- **GIVEN TASK**
Put every line from all the rows below into a single JSON list of strings, one string per line, with blank lines omitted.

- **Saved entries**
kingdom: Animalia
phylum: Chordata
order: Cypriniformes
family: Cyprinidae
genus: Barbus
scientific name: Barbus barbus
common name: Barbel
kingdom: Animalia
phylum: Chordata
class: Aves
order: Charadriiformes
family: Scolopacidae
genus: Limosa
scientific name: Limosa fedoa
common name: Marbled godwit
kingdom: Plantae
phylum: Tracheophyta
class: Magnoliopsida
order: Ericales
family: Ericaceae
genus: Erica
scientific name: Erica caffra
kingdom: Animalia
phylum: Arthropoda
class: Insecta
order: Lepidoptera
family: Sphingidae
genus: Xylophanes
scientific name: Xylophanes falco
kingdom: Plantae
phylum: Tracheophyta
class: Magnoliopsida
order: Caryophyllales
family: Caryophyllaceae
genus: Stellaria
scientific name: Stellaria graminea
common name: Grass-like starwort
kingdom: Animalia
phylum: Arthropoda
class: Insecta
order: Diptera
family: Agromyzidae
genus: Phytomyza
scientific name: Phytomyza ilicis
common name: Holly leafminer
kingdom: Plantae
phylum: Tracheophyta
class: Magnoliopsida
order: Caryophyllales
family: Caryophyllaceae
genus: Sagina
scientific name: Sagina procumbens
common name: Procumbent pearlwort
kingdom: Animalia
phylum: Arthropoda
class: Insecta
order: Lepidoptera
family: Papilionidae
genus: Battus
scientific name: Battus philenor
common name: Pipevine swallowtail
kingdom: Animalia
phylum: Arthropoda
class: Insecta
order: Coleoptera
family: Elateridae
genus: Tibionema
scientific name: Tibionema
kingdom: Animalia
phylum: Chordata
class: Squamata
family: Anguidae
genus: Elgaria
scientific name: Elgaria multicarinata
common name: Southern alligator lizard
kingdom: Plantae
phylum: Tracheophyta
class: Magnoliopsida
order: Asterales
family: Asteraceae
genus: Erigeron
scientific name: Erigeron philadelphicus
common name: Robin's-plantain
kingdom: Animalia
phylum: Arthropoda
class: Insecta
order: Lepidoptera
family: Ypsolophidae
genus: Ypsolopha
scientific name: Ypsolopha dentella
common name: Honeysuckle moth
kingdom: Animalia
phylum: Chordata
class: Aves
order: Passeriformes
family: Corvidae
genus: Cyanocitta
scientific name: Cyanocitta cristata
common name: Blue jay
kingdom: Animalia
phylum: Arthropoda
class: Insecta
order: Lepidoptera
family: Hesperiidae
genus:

- **CORRECT RESPONSE**
[
  "kingdom: Animalia",
  "phylum: Chordata",
  "order: Cypriniformes",
  "family: Cyprinidae",
  "genus: Barbus",
  "scientific name: Barbus barbus",
  "common name: Barbel",
  "kingdom: Animalia",
  "phylum: Chordata",
  "class: Aves",
  "order: Charadriiformes",
  "family: Scolopacidae",
  "genus: Limosa",
  "scientific name: Limosa fedoa",
  "common name: Marbled godwit",
  "kingdom: Plantae",
  "phylum: Tracheophyta",
  "class: Magnoliopsida",
  "order: Ericales",
  "family: Ericaceae",
  "genus: Erica",
  "scientific name: Erica caffra",
  "kingdom: Animalia",
  "phylum: Arthropoda",
  "class: Insecta",
  "order: Lepidoptera",
  "family: Sphingidae",
  "genus: Xylophanes",
  "scientific name: Xylophanes falco",
  "kingdom: Plantae",
  "phylum: Tracheophyta",
  "class: Magnoliopsida",
  "order: Caryophyllales",
  "family: Caryophyllaceae",
  "genus: Stellaria",
  "scientific name: Stellaria graminea",
  "common name: Grass-like starwort",
  "kingdom: Animalia",
  "phylum: Arthropoda",
  "class: Insecta",
  "order: Diptera",
  "family: Agromyzidae",
  "genus: Phytomyza",
  "scientific name: Phytomyza ilicis",
  "common name: Holly leafminer",
  "kingdom: Plantae",
  "phylum: Tracheophyta",
  "class: Magnoliopsida",
  "order: Caryophyllales",
  "family: Caryophyllaceae",
  "genus: Sagina",
  "scientific name: Sagina procumbens",
  "common name: Procumbent pearlwort",
  "kingdom: Animalia",
  "phylum: Arthropoda",
  "class: Insecta",
  "order: Lepidoptera",
  "family: Papilionidae",
  "genus: Battus",
  "scientific name: Battus philenor",
  "common name: Pipevine swallowtail",
  "kingdom: Animalia",
  "phylum: Arthropoda",
  "class: Insecta",
  "order: Coleoptera",
  "family: Elateridae",
  "genus: Tibionema",
  "scientific name: Tibionema",
  "kingdom: Animalia",
  "phylum: Chordata",
  "class: Squamata",
  "family: Anguidae",
  "genus: Elgaria",
  "scientific name: Elgaria multicarinata",
  "common name: Southern alligator lizard",
  "kingdom: Plantae",
  "phylum: Tracheophyta",
  "class: Magnoliopsida",
  "order: Asterales",
  "family: Asteraceae",
  "genus: Erigeron",
  "scientific name: Erigeron philadelphicus",
  "common name: Robin's-plantain",
  "kingdom: Animalia",
  "phylum: Arthropoda",
  "class: Insecta",
  "order: Lepidoptera",
  "family: Ypsolophidae",
  "genus: Ypsolopha",
  "scientific name: Ypsolopha dentella",
  "common name: Honeysuckle moth",
  "kingdom: Animalia",
  "phylum: Chordata",
  "class: Aves",
  "order: Passeriformes",
  "family: Corvidae",
  "genus: Cyanocitta",
  "scientific name: Cyanocitta cristata",
  "common name: Blue jay",
  "kingdom: Animalia",
  "phylum: Arthropoda",
  "class: Insecta",
  "order: Lepidoptera",
  "family: Hesperiidae",
  "genus:"
]